I usually don’t listen to abridged audiobooks, but I made an exception for Dreams From My Father, seeing as it was read by the author. I’m following my usual practice of listening mostly at night, falling into and out of consciousness, rousing myself enough to slide the iTunes bar back to an earlier chapter if I wake to an unfamiliar section. And I must say, it’s fascinating to hear a voice that has become so famous talk — thoughtfully, humorously, brilliantly — about the influences that shaped him. Inevitably, it’s also impossible to listen without thinking of what I’m hearing as preface and backstory, and passages stand out:
“The continuing struggle to align word and action, our heartfelt desires with a workable plan, didn’t our self-esteem depend on this?”
“Our sense of wholeness would have to arise from something more fine than the bloodlines we inherited. It would have to come from the messy, contradictory details of our own experience.”
I made the mistake of Googling the title, forgetting that it would be difficult to find sites discussing the book in a reasonable fashion among those awash in vitriol and conspiracy theories. (He didn’t write it! He did, but he got things wrong! Etc.)
The messy, contradictory details.
Fortunately, I knew there was at least one extremely cogent take on the book out there. (I am sure there are many others, but I am, as previously stated, disinclined to seek them out.) I decided to read the book in the first place because I’d seen that Zadie Smith had written about it, and I wanted to read it before I read her essay.

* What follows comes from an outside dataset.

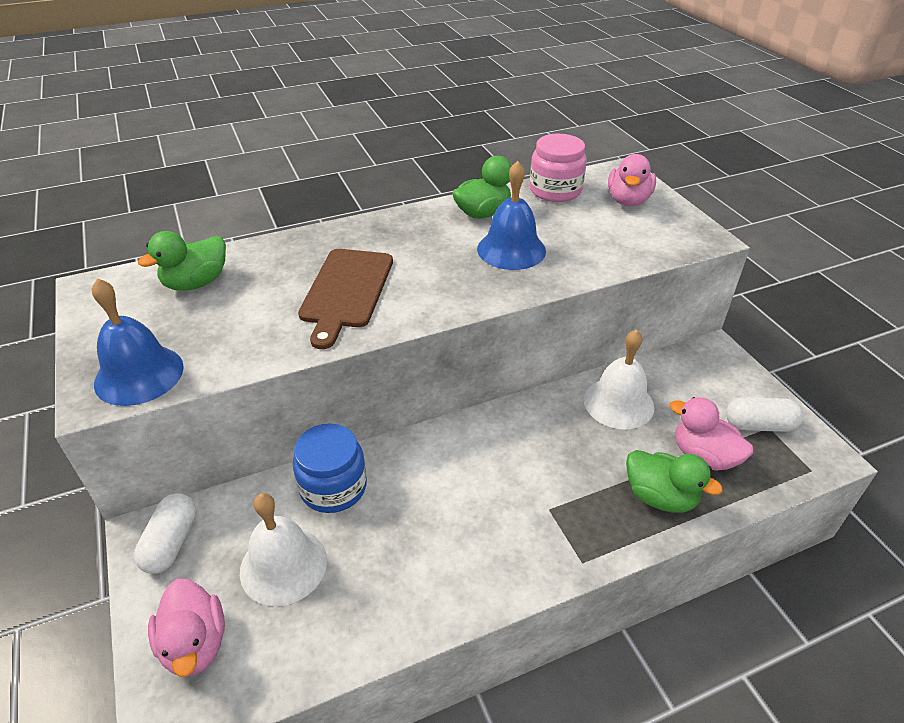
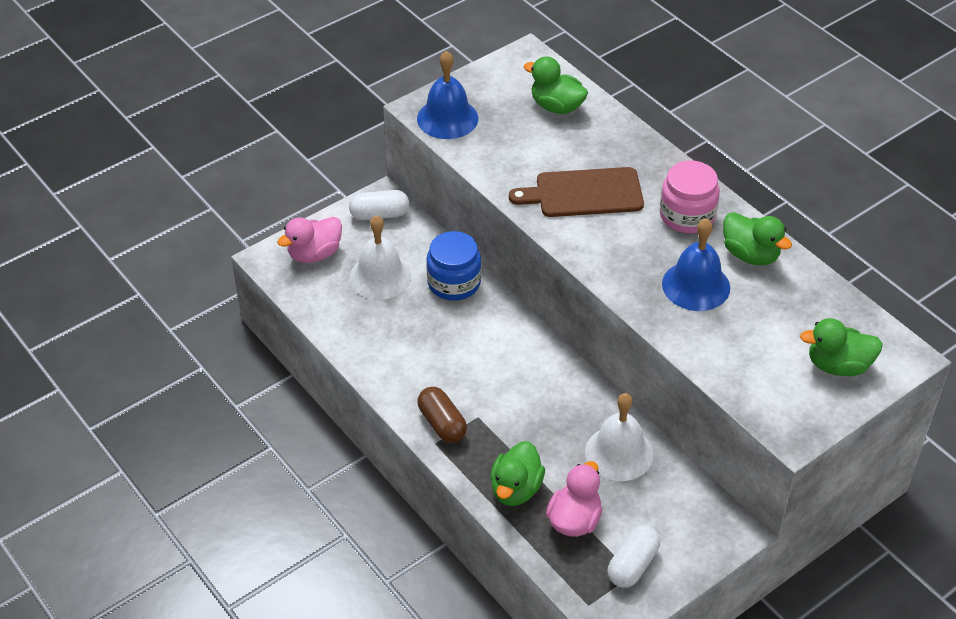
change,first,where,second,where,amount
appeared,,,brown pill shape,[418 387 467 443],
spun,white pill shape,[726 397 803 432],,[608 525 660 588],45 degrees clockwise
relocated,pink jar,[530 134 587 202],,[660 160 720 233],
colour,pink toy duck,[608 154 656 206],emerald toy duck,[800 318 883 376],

That’s not, as it turns out, strictly necessary. Smith is writing about him, and the phenomenon of being many-voiced, code-switching, more than this book, although the book figures in her argument.
But I’m glad I did.
Heidi
February 28, 2009 at 11:55 pmThat review by Zadie Smith was the most amazing awesomest of awesome bits of writing about culture I think I’ve read in a long time. I suppose I may be a tiny bit biased as the main theme was multiplicity. But…..wow.